EXERCISE TEXT:

-=-=-=-=-

Yes, except some boxes have multiple isolated circuits. Often I see two.
You can make your own with DIN rail in a rainproof box and mount fuses, breakers, lugs that accept multiple wires, etc.
If no more than 2 PV strings going to one MPPT (not paralleled with additional MPPT in the SCC), then fuses not require. Could just splice wires. But a disconnect somewhere is handy. I shut off current at one end, unplug MC connectors at array.


Assuming 4 strings of PV, a combiner box that parallels all 4 PV strings into one wire, that wire can't be split back up into 4 wires to feed into the four trackers of a Victron 450/200 SmartSolar MPPT? Or is that kind of charge controller one of the exceptions you mentioned?

I would think so. RTFM, it should say whether or not they can be combined.

What I've found handy is separate runs from each string, because if change electronics I can swap around which string goes where. I have 12 awg runs to almost all, except one 8 awg which got two strings. I plan to make it 3 strings later, will add fuses at array end.
 
It has nothing to do with the manual. It has nothing to do with MPPTs.

I just want to know if I put string wires A, B, C, D, E, and F into a combiner box and it spits that out in one (or two) wires (paralleling them)....can I take that wire on the other end and uncombine it back into A, B, C, D, E, and F again? Regardless of what I plug it into or not.

If I put two 350V / 10 amp strings into a combiner box, and it sends out 350V / 20 amps on a wire, at the end of the wire can I split that back into two wires of 350 V / 10 amp each?
 
a PV Combiner box is just for feeding a single charge controller. If you are looking for redundancy I would use two smaller controllers and have two arrays feeding into a PV box for disconnecting each array via breaker or two single disconnect boxes.

-=-=-=-=-

DATA PROVIDED:
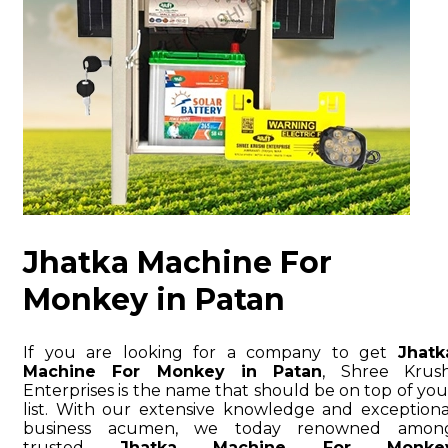
Jhatka Machine For
Monkey in Patan
If you are looking for a company to get
Jhatk
Machine For Monkey in Patan
, Shree Krush
Enterprises is the name that should be on top of you
list. With our extensive knowledge and exceptiona
business acumen, we today renowned amon
trusted
Jhatka Machine For Monke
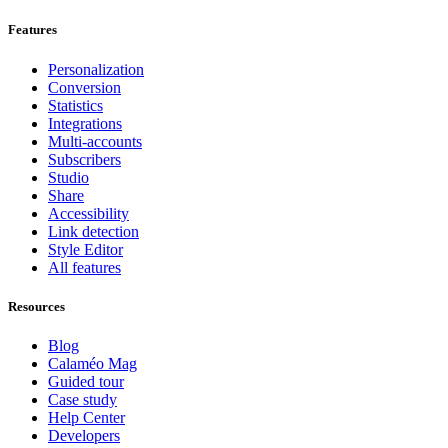
Features
Personalization
Conversion
Statistics
Integrations
Multi-accounts
Subscribers
Studio
Share
Accessibility
Link detection
Style Editor
All features
Resources
Blog
Calaméo Mag
Guided tour
Case study
Help Center
Developers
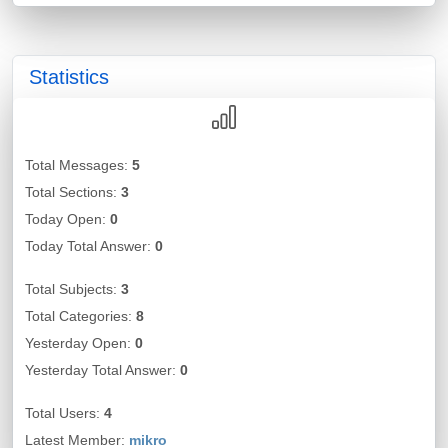
Statistics
Total Messages:
5
Total Sections:
3
Today Open:
0
Today Total Answer:
0
Total Subjects:
3
Total Categories:
8
Yesterday Open:
0
Yesterday Total Answer:
0
Total Users:
4
Latest Member:
mikro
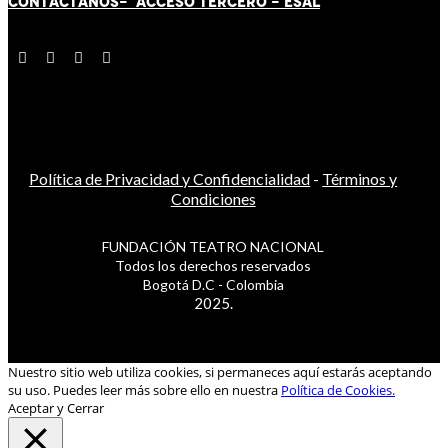
CONTÁCT
AN
OS-
ACCESO TERCERO
-
ESAL
Política de Privacidad y Confidencialidad
-
Términos y
Condiciones
FUNDACIÓN TEATRO NACIONAL
Todos los derechos reservados
Bogotá D.C - Colombia
2025.
Nuestro sitio web utiliza cookies, si permaneces aquí estarás aceptando
su uso. Puedes leer más sobre ello en nuestra
Política de Cookies.
Aceptar y Cerrar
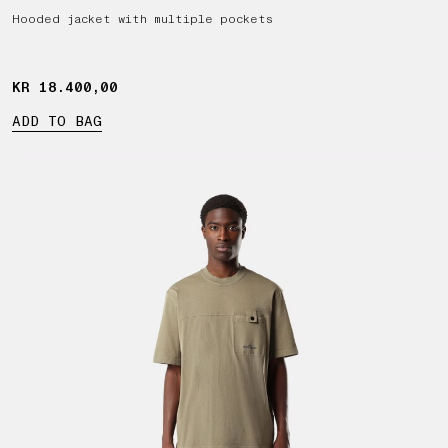
Hooded jacket with multiple pockets
KR 18.400,00
KR 18.400,00
ADD TO BAG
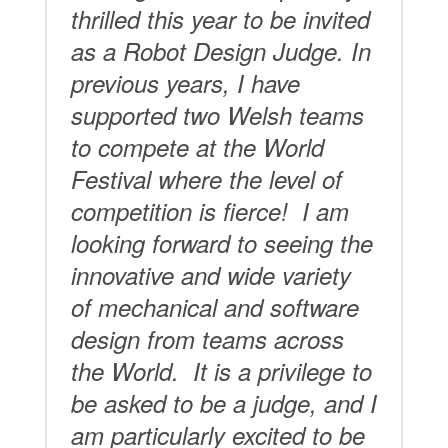
thrilled this year to be invited
as a Robot Design Judge. In
previous years, I have
supported two Welsh teams
to compete at the World
Festival where the level of
competition is fierce!
I am
looking forward to seeing the
innovative and wide variety
of mechanical and software
design from teams across
the World. It is a privilege to
be asked to be a judge, and I
am particularly excited to be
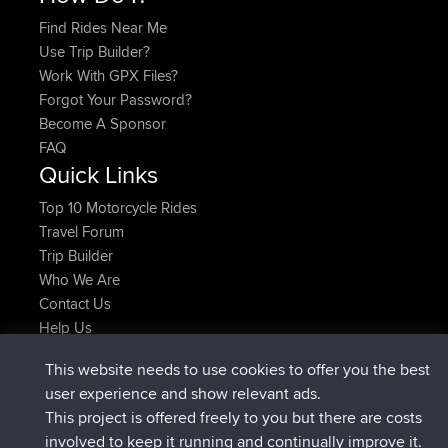
Find Rides Near Me
Use Trip Builder?
Work With GPX Files?
Forgot Your Password?
Become A Sponsor
FAQ
Quick Links
Top 10 Motorcycle Rides
Travel Forum
Trip Builder
Who We Are
Contact Us
Help Us
Latest Site Actions
This website needs to use cookies to offer you the best
joined
Now
JimmyGER
BBR
user experience and show relevant ads.
joined
6 hrs, 21 min ago
JakMartin
BBR
This project is offered freely to you but there are costs
joined
8 hrs, 16 min ago
TimoLiam
BBR
involved to keep it running and continually improve it.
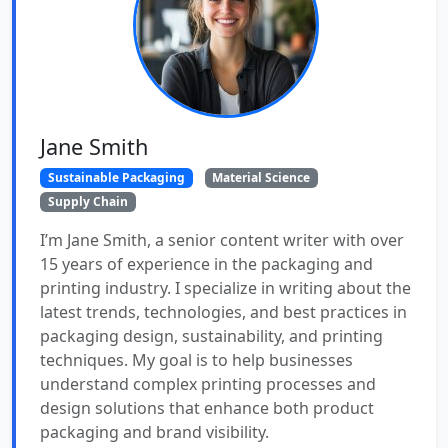
Jane Smith
Sustainable Packaging
Material Science
Supply Chain
I’m Jane Smith, a senior content writer with over
15 years of experience in the packaging and
printing industry. I specialize in writing about the
latest trends, technologies, and best practices in
packaging design, sustainability, and printing
techniques. My goal is to help businesses
understand complex printing processes and
design solutions that enhance both product
packaging and brand visibility.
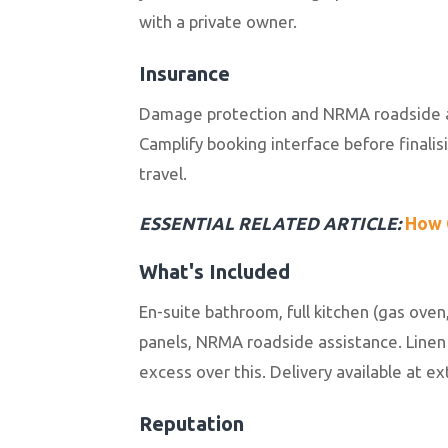
with a private owner.
Insurance
Damage protection and NRMA roadside ass
Camplify booking interface before finali
travel.
ESSENTIAL RELATED ARTICLE:
How 
What's Included
En-suite bathroom, full kitchen (gas oven
panels, NRMA roadside assistance. Linen
excess over this. Delivery available at e
Reputation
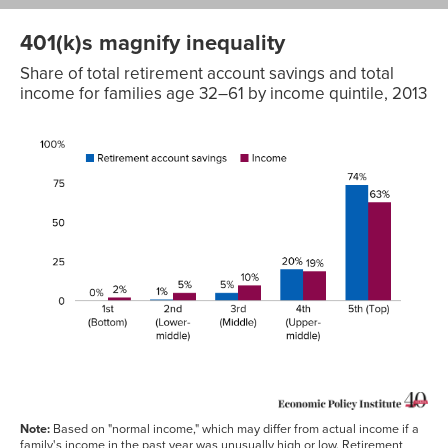
401(k)s magnify inequality
Share of total retirement account savings and total
income for families age 32–61 by income quintile, 2013
Retirement
account
savings
Income
1st
0%
2%
(Bottom)
2nd
1%
5%
(Lower-
middle)
3rd
5%
10%
(Middle)
4th
20%
19%
(Upper-
middle)
5th
74%
63%
(Top)
Note:
Based on "normal income," which may differ from actual income if a
family's income in the past year was unusually high or low. Retirement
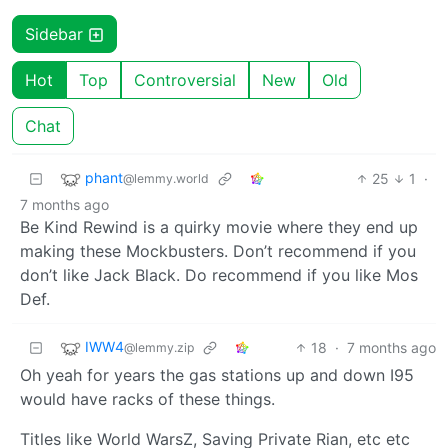
Sidebar
Hot
Top
Controversial
New
Old
Chat
phant
25
1
·
@lemmy.world
7 months ago
Be Kind Rewind is a quirky movie where they end up
making these Mockbusters. Don’t recommend if you
don’t like Jack Black. Do recommend if you like Mos
Def.
IWW4
18
·
7 months ago
@lemmy.zip
Oh yeah for years the gas stations up and down I95
would have racks of these things.
Titles like World WarsZ, Saving Private Rian, etc etc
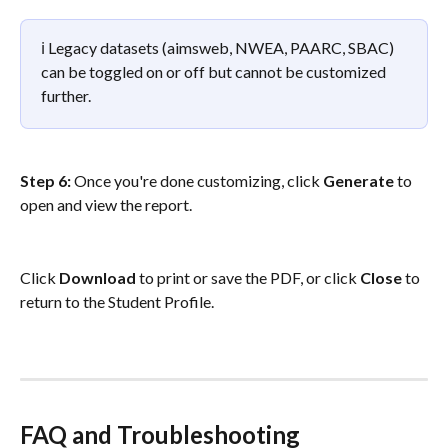
ℹ️ Legacy datasets (aimsweb, NWEA, PAARC, SBAC) 
can be toggled on or off but cannot be customized 
further.
Step 6: 
Once you're done customizing, click 
Generate
 to 
open and view the report. 
Click 
Download
 to print or save the PDF, or click 
Close
 to 
return to the Student Profile.
FAQ and Troubleshooting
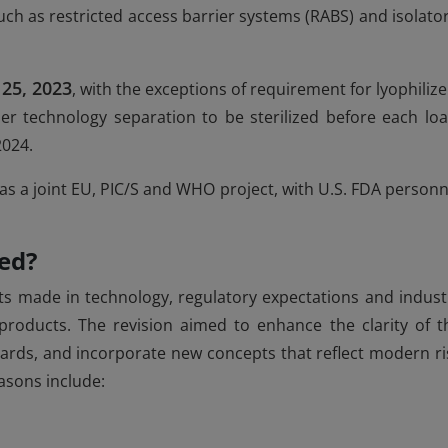
h as restricted access barrier systems (RABS) and isolator
 25, 2023
, with the exceptions of requirement for lyophilize
r technology separation to be sterilized before each loa
2024.
was a joint EU, PIC/S and WHO project, with U.S. FDA personn
ed?
 made in technology, regulatory expectations and indust
 products. The revision aimed to enhance the clarity of t
dards, and incorporate new concepts that reflect modern ri
asons include:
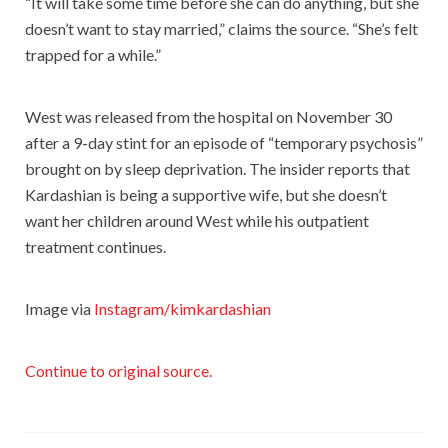
“It will take some time before she can do anything, but she
doesn’t want to stay married,” claims the source. “She’s felt
trapped for a while.”
West was released from the hospital on November 30
after a 9-day stint for an episode of “temporary psychosis”
brought on by sleep deprivation. The insider reports that
Kardashian is being a supportive wife, but she doesn’t
want her children around West while his outpatient
treatment continues.
Image via
Instagram/kimkardashian
Continue to original source.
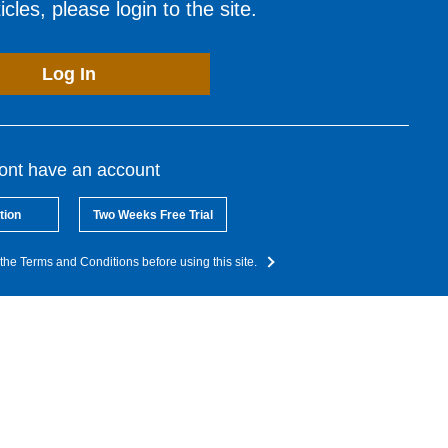
cles, please login to the site.
Log In
dont have an account
tion
Two Weeks Free Trial
the Terms and Conditions before using this site.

-=-=-=-=-

STUDY QUESTIONS:
a. In the combiner box discussion, what wire gauge is used for the one run that carries two strings?
b. Translate this sentence from the combiner box discussion into Spanish: "You can make your own with DIN rail in a rainproof box and mount fuses, breakers, lugs that accept multiple wires, etc."

ANSWERS FOR THE TASKS:
a. 8 awg

b. Puedes hacer la tuya propia con un riel DIN en una caja a prueba de lluvia y montar fusibles, disyuntores, terminales que admitan varios cables, etc.